[Data Boundary: Start]
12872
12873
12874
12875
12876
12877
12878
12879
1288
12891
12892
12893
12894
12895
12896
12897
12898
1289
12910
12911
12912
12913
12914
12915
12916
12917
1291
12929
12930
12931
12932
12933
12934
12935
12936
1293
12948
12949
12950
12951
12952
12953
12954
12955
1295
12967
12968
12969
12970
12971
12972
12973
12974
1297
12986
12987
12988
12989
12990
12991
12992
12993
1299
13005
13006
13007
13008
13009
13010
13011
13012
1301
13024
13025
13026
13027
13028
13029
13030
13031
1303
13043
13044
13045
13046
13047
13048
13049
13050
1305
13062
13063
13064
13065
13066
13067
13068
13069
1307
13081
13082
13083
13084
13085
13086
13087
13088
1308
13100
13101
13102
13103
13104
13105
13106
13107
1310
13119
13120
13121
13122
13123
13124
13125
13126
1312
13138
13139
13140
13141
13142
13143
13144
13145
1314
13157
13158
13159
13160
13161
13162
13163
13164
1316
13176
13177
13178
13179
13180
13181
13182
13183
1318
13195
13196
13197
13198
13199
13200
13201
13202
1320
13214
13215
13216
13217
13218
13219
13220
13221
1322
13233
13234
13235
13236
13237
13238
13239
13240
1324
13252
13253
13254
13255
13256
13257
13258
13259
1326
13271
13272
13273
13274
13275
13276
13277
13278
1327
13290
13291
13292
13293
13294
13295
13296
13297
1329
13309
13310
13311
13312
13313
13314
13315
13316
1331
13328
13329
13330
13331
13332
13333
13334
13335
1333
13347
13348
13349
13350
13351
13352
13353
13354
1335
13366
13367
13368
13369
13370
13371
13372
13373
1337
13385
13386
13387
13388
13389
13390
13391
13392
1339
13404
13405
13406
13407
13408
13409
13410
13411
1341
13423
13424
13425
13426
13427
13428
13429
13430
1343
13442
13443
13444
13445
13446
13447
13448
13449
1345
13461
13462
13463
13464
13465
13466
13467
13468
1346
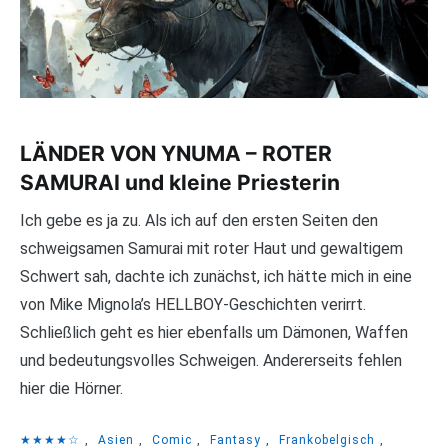
LÄNDER VON YNUMA – ROTER
SAMURAI und kleine Priesterin
Ich gebe es ja zu. Als ich auf den ersten Seiten den
schweigsamen Samurai mit roter Haut und gewaltigem
Schwert sah, dachte ich zunächst, ich hätte mich in eine
von Mike Mignola’s HELLBOY-Geschichten verirrt.
Schließlich geht es hier ebenfalls um Dämonen, Waffen
und bedeutungsvolles Schweigen. Andererseits fehlen
hier die Hörner.
★★★★☆
,
Asien
,
Comic
,
Fantasy
,
Frankobelgisch
,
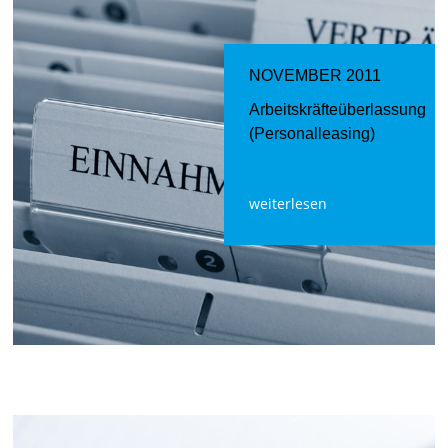
NOVEMBER 2011
Arbeitskräfteüberlassung
(Personalleasing)
weiterlesen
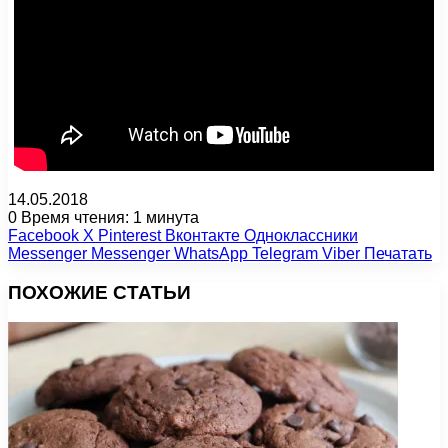
14.05.2018
0
Время чтения: 1 минута
Facebook
X
Pinterest
Вконтакте
Одноклассники
Messenger
Messenger
WhatsApp
Telegram
Viber
Печатать
ПОХОЖИЕ СТАТЬИ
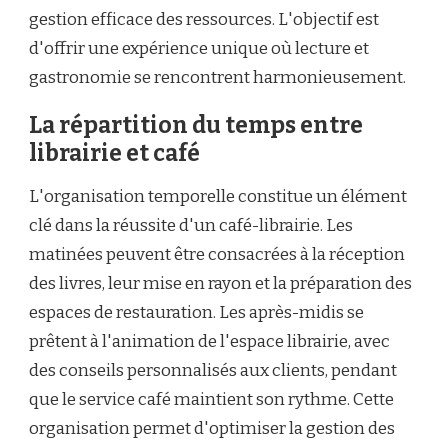
gestion efficace des ressources. L'objectif est
d'offrir une expérience unique où lecture et
gastronomie se rencontrent harmonieusement.
La répartition du temps entre
librairie et café
L'organisation temporelle constitue un élément
clé dans la réussite d'un café-librairie. Les
matinées peuvent être consacrées à la réception
des livres, leur mise en rayon et la préparation des
espaces de restauration. Les après-midis se
prêtent à l'animation de l'espace librairie, avec
des conseils personnalisés aux clients, pendant
que le service café maintient son rythme. Cette
organisation permet d'optimiser la gestion des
[Data Boundary: End]
▸ Work required
Pull every line containing "librairie" out of the entries.

▸ Solution for this problem
librairie et café
clé dans la réussite d'un café-librairie. Les
prêtent à l'animation de l'espace librairie, avec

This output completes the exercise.